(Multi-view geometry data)

■ ■ ■ ■ ■

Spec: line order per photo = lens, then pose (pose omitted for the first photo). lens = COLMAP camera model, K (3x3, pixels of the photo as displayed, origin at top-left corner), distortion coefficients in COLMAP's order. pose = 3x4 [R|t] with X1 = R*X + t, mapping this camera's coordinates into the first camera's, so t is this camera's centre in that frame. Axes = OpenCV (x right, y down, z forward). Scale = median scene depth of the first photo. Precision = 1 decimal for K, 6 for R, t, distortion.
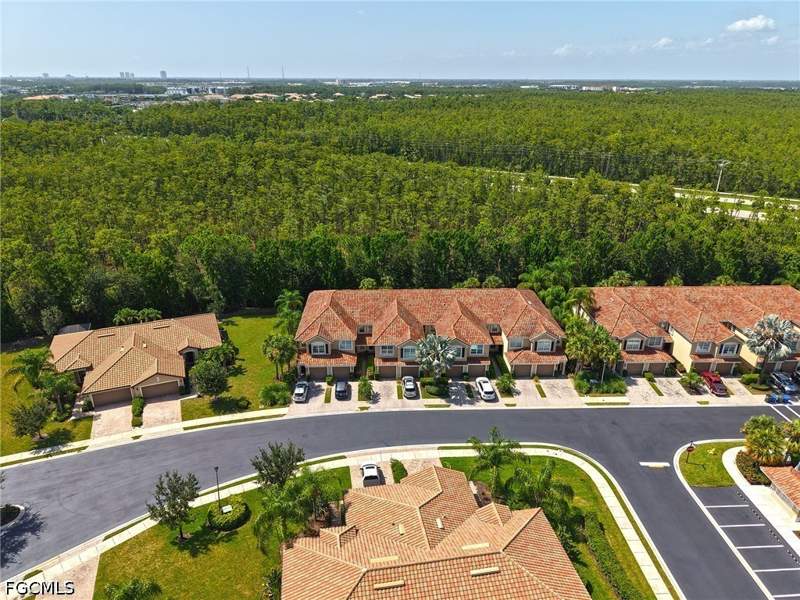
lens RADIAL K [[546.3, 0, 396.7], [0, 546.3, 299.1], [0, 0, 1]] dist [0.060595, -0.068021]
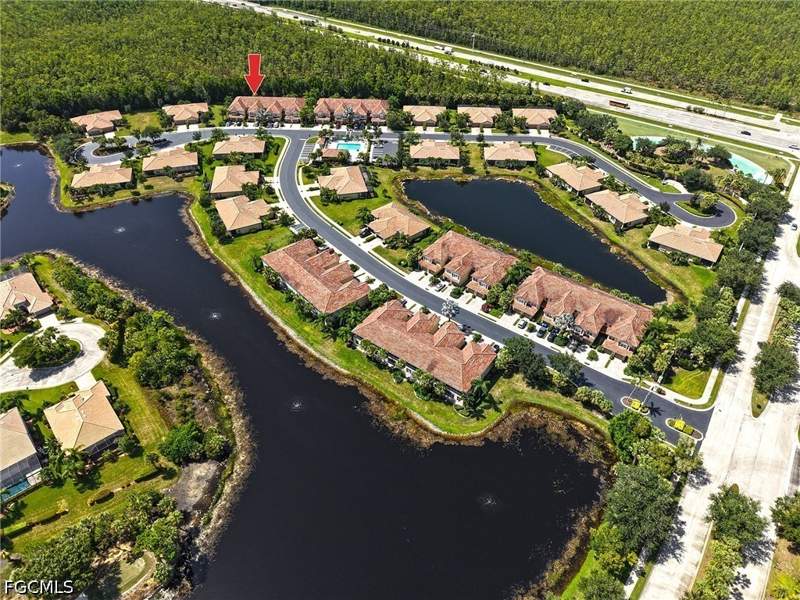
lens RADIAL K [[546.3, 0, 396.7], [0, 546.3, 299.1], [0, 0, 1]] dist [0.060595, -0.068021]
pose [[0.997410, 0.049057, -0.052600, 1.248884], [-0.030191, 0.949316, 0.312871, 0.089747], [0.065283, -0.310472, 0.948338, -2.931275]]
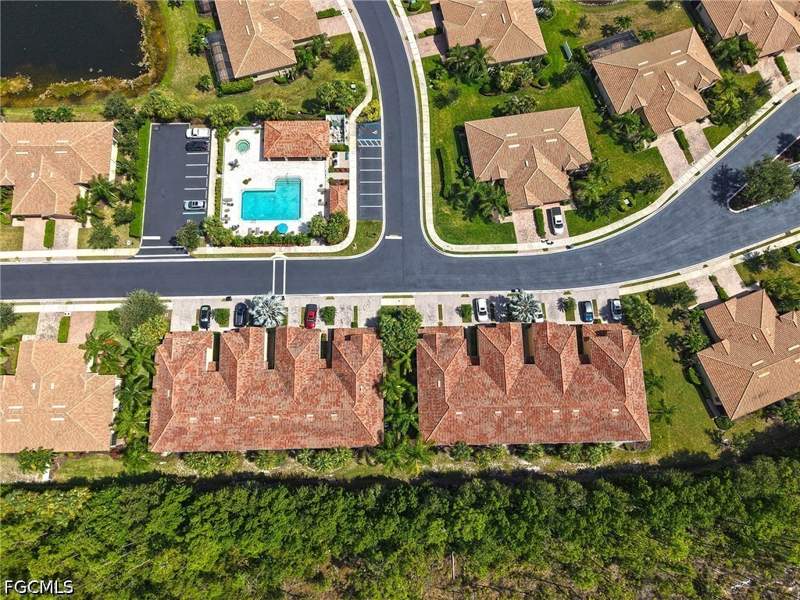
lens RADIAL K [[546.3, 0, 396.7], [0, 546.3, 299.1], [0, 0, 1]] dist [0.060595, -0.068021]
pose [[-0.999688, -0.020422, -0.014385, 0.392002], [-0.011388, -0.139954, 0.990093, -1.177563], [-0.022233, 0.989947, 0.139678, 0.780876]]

■ ■ ■ ■ ■

* [WHAT YOU WILL DO]: Reproduce every line of the items above verbatim, leaving out the pictures.

* [TASK RESPONSE]:
Spec: line order per photo = lens, then pose (pose omitted for the first photo). lens = COLMAP camera model, K (3x3, pixels of the photo as displayed, origin at top-left corner), distortion coefficients in COLMAP's order. pose = 3x4 [R|t] with X1 = R*X + t, mapping this camera's coordinates into the first camera's, so t is this camera's centre in that frame. Axes = OpenCV (x right, y down, z forward). Scale = median scene depth of the first photo. Precision = 1 decimal for K, 6 for R, t, distortion.
lens RADIAL K [[546.3, 0, 396.7], [0, 546.3, 299.1], [0, 0, 1]] dist [0.060595, -0.068021]
lens RADIAL K [[546.3, 0, 396.7], [0, 546.3, 299.1], [0, 0, 1]] dist [0.060595, -0.068021]
pose [[0.997410, 0.049057, -0.052600, 1.248884], [-0.030191, 0.949316, 0.312871, 0.089747], [0.065283, -0.310472, 0.948338, -2.931275]]
lens RADIAL K [[546.3, 0, 396.7], [0, 546.3, 299.1], [0, 0, 1]] dist [0.060595, -0.068021]
pose [[-0.999688, -0.020422, -0.014385, 0.392002], [-0.011388, -0.139954, 0.990093, -1.177563], [-0.022233, 0.989947, 0.139678, 0.780876]]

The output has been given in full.